Powering a static site with AT Protocol

This site doesn't have a database or a CMS. Every piece of content — posts, shots, lists, links — lives on the AT Protocol as records on a Personal Data Server. The site is static Astro that fetches everything at build time, renders it, and deploys to GitHub Pages.

Custom lexicons

AT Protocol uses lexicons to define record schemas. Bluesky's social features are all lexicons (app.bsky.feed.post, app.bsky.actor.profile, etc.), but anyone can define their own. This site uses four:

rip.nate.post — long-form writing with markdown content
rip.nate.shot — images with blob references
rip.nate.list — curated lists
rip.nate.link — bookmarks with URLs and annotations

Each record has a fragmentId — a global sequential number that gives every piece of content a stable ID regardless of type. A post might be #12, the next shot #13, a link #14.

The lexicon definitions are straightforward JSON schemas:

{
  "lexicon": 1,
  "id": "rip.nate.post",
  "defs": {
    "main": {
      "type": "record",
      "key": "tid",
      "record": {
        "type": "object",
        "required": ["fragmentId", "title", "content", "createdAt"],
        "properties": {
          "fragmentId": { "type": "integer", "minimum": 1 },
          "title": { "type": "string", "maxLength": 300 },
          "content": { "type": "string", "maxLength": 500000 },
          "createdAt": { "type": "string", "format": "datetime" },
          "images": {
            "type": "array",
            "maxLength": 20,
            "items": { "type": "blob", "accept": ["image/png", "image/jpeg", "image/gif", "image/webp"] }
          }
        }
      }
    }
  }
}

Blob storage for images

Images aren't URLs to some external CDN — they're blobs stored directly on the PDS. When uploading a shot or a post with screenshots, the flow is:

Read the image file
agent.uploadBlob(buffer, { encoding: 'image/png' }) — PDS stores the binary and returns a blob ref with a CID (content identifier)
Store the blob ref in the record's images array
At render time, construct the URL: https://bsky.social/xrpc/com.atproto.sync.getBlob?did=${did}&cid=${cid}

The CID is a content-addressed hash — the same image always produces the same CID, and anyone can verify the blob hasn't been tampered with. The PDS serves blobs over a standard XRPC endpoint, so they work as regular image URLs in HTML.

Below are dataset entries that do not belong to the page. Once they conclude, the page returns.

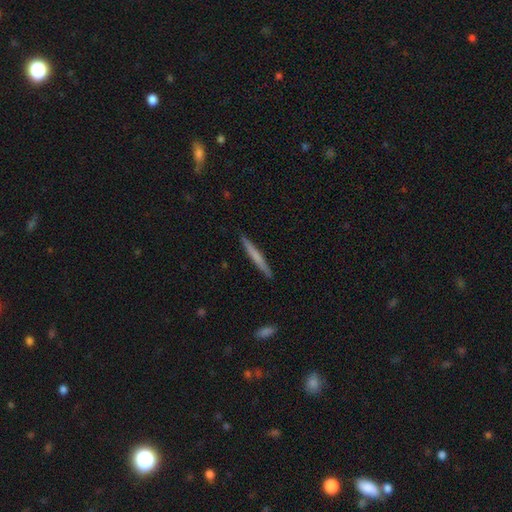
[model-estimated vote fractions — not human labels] Smooth or featured?
  - smooth: 57% *
  - featured or disk: 37%
  - star or artifact: 5%
How rounded?
  - cigar-shaped: 97% *
  - in between: 2%
  - round: 1%
Merging?
  - none: 91% *
  - minor disturbance: 6%
  - major disturbance: 1%
  - merger: 1%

For posts with inline images, the upload script scans the markdown for local image references like ![alt](path/to/screenshot.png), uploads each one as a blob, and rewrites the path to the blob URL before saving the content. The markdown renderer just sees a normal image URL.

Fetching at build time

The Astro site fetches all records from the PDS using com.atproto.repo.listRecords:

async function listRecords(collection: string): Promise<any[]> {
  const records: any[] = [];
  let cursor: string | undefined;
  do {
    const params = new URLSearchParams({ repo: DID, collection, limit: '100' });
    if (cursor) params.set('cursor', cursor);
    const res = await fetch(`${PDS}/xrpc/com.atproto.repo.listRecords?${params}`);
    const data = await res.json();
    records.push(...(data.records ?? []));
    cursor = data.cursor;
  } while (cursor);
  return records;
}

This runs once per build against the PDS directly (not the public API — listRecords requires hitting the PDS). All four collections are fetched in parallel, mapped into a unified Fragment type, sorted by date, and fed into Astro's static page generation.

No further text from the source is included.